Just last week I heard about a situation that went something like this: A woman had a cardiac catheterization in a Toronto hospital. A professional attended the women while she was recovering from sedation and proceeded to read her a list of things she needed to know in order to care for herself. The professional instructed the women to “listen carefully” and then read several paragraphs of instructions and precautions. Several moments later, the woman, still waking from sedation, had a pen placed in her hand and was instructed to sign stating that she had been given the education. Hours later, the women asked her companion, who had witnessed the event, what she had been told because she could not recall any details.
Is this an extreme case? I would like to think so, but I am concerned it is more typical than not. Professionals are terrified of making errors and organizations need to track quality indicators—whether patient education is meaningful or even heard is not the primary concern. Patient education programs may serve professional interests, but many are failing to have an impact on persons in the context of their day-to-day lives.
Patients are often referred to education programs where professionals have to ensure certain numbers of people are processed. For example, another woman attending the diabetes education clinic is informed by a professional that her diet has to change. She is told to prepare certain foods and to eat at certain times. She is given information about how food impacts blood glucose levels and is instructed to test her sugars regularly. After 10 minutes a different professional enters to discuss foot care. Later the women expressed confusion, concern, worry, and fear. She had not understood some of the words used, she had little control over the selection of foods in her home because she had to move in with her daughter who is a single working mother with two teenagers. She had no information on how to start new strategies or how to get help if she could not figure things out. And she had no sense of relationships or connection with the team members who had just sent her on her way.

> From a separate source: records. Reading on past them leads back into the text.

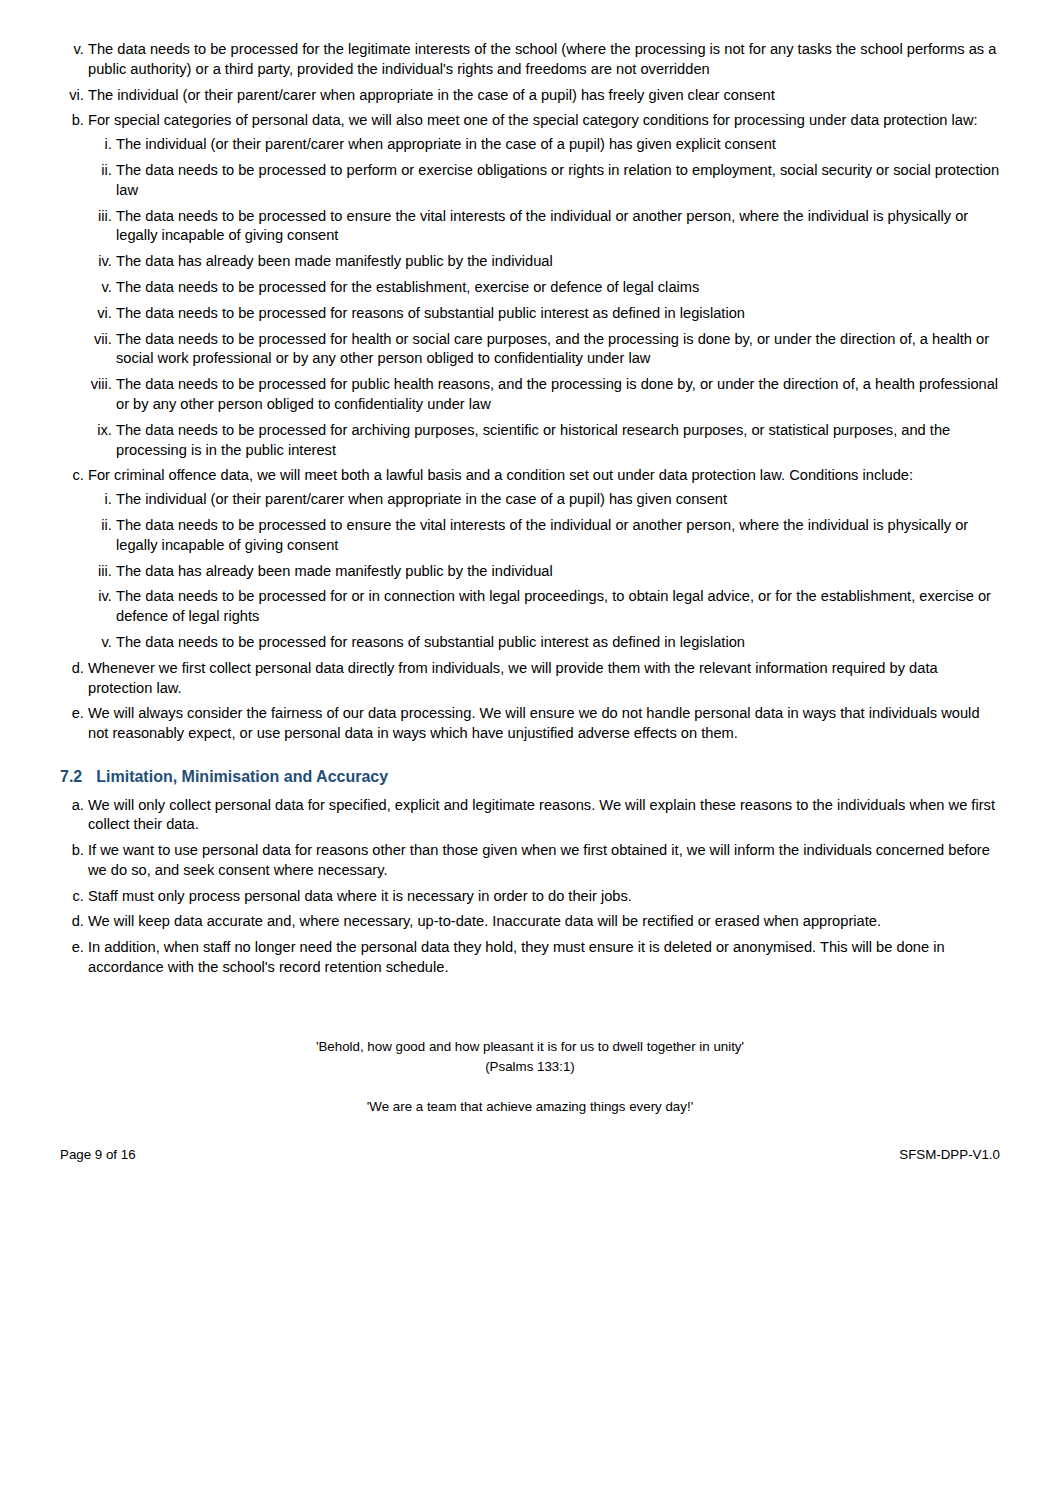The data needs to be processed for the legitimate interests of the school (where the processing is not for any tasks the school performs as a public authority) or a third party, provided the individual's rights and freedoms are not overridden
The individual (or their parent/carer when appropriate in the case of a pupil) has freely given clear consent
For special categories of personal data, we will also meet one of the special category conditions for processing under data protection law:
The individual (or their parent/carer when appropriate in the case of a pupil) has given explicit consent
The data needs to be processed to perform or exercise obligations or rights in relation to employment, social security or social protection law
The data needs to be processed to ensure the vital interests of the individual or another person, where the individual is physically or legally incapable of giving consent
The data has already been made manifestly public by the individual
The data needs to be processed for the establishment, exercise or defence of legal claims
The data needs to be processed for reasons of substantial public interest as defined in legislation
The data needs to be processed for health or social care purposes, and the processing is done by, or under the direction of, a health or social work professional or by any other person obliged to confidentiality under law
The data needs to be processed for public health reasons, and the processing is done by, or under the direction of, a health professional or by any other person obliged to confidentiality under law
The data needs to be processed for archiving purposes, scientific or historical research purposes, or statistical purposes, and the processing is in the public interest
For criminal offence data, we will meet both a lawful basis and a condition set out under data protection law. Conditions include:
The individual (or their parent/carer when appropriate in the case of a pupil) has given consent
The data needs to be processed to ensure the vital interests of the individual or another person, where the individual is physically or legally incapable of giving consent
The data has already been made manifestly public by the individual
The data needs to be processed for or in connection with legal proceedings, to obtain legal advice, or for the establishment, exercise or defence of legal rights
The data needs to be processed for reasons of substantial public interest as defined in legislation
Whenever we first collect personal data directly from individuals, we will provide them with the relevant information required by data protection law.
We will always consider the fairness of our data processing. We will ensure we do not handle personal data in ways that individuals would not reasonably expect, or use personal data in ways which have unjustified adverse effects on them.
7.2 Limitation, Minimisation and Accuracy
We will only collect personal data for specified, explicit and legitimate reasons. We will explain these reasons to the individuals when we first collect their data.
If we want to use personal data for reasons other than those given when we first obtained it, we will inform the individuals concerned before we do so, and seek consent where necessary.
Staff must only process personal data where it is necessary in order to do their jobs.
We will keep data accurate and, where necessary, up-to-date. Inaccurate data will be rectified or erased when appropriate.
In addition, when staff no longer need the personal data they hold, they must ensure it is deleted or anonymised. This will be done in accordance with the school's record retention schedule.
'Behold, how good and how pleasant it is for us to dwell together in unity'
(Psalms 133:1)
'We are a team that achieve amazing things every day!'
Page 9 of 16 SFSM-DPP-V1.0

So here is the point: traditional patient education is founded on the assumption that people do not know what they are supposed to do to be healthy. Further, if they did know, it is assumed that they would do what is “right.” “Right” from the perspective of those not involved or knowledgeable about the person’s life and family. These assumptions are deeply misguided.
We all pay attention to things that are most important in our lives. Health professionals need to begin to listen to what is most important in the lives of people they are trying to help—like those living with diabetes, heart disease, or dementia. If I cannot afford to feed my children or if I cannot get to a grocery store, then that is what will take my attention and that is what I need help with. It is extremely difficult to make changes in your life, especially if you are living with lots of health issues and family problems.
To see the scope of the failure of traditional patient education, one need only look at the multitude of systematic reviews that can, at best, only grasp at weak evidence to support patient education for creating health change and at the reality that millions of people know about the health issues of obesity, diabetes, and cardiovascular disease and yet the issues grow. Maybe, and there are many who concur, the problem is not with individuals who do not know, but rather, the problems are layered in issues of poverty, industrialized food, inaccessible resources, social stigma, and prejudice/judgment from health professionals. I cannot tell you how many times I have heard people living in poverty say that they would rather go without than face the judgmental attitudes of the very people who are supposed to be helping them.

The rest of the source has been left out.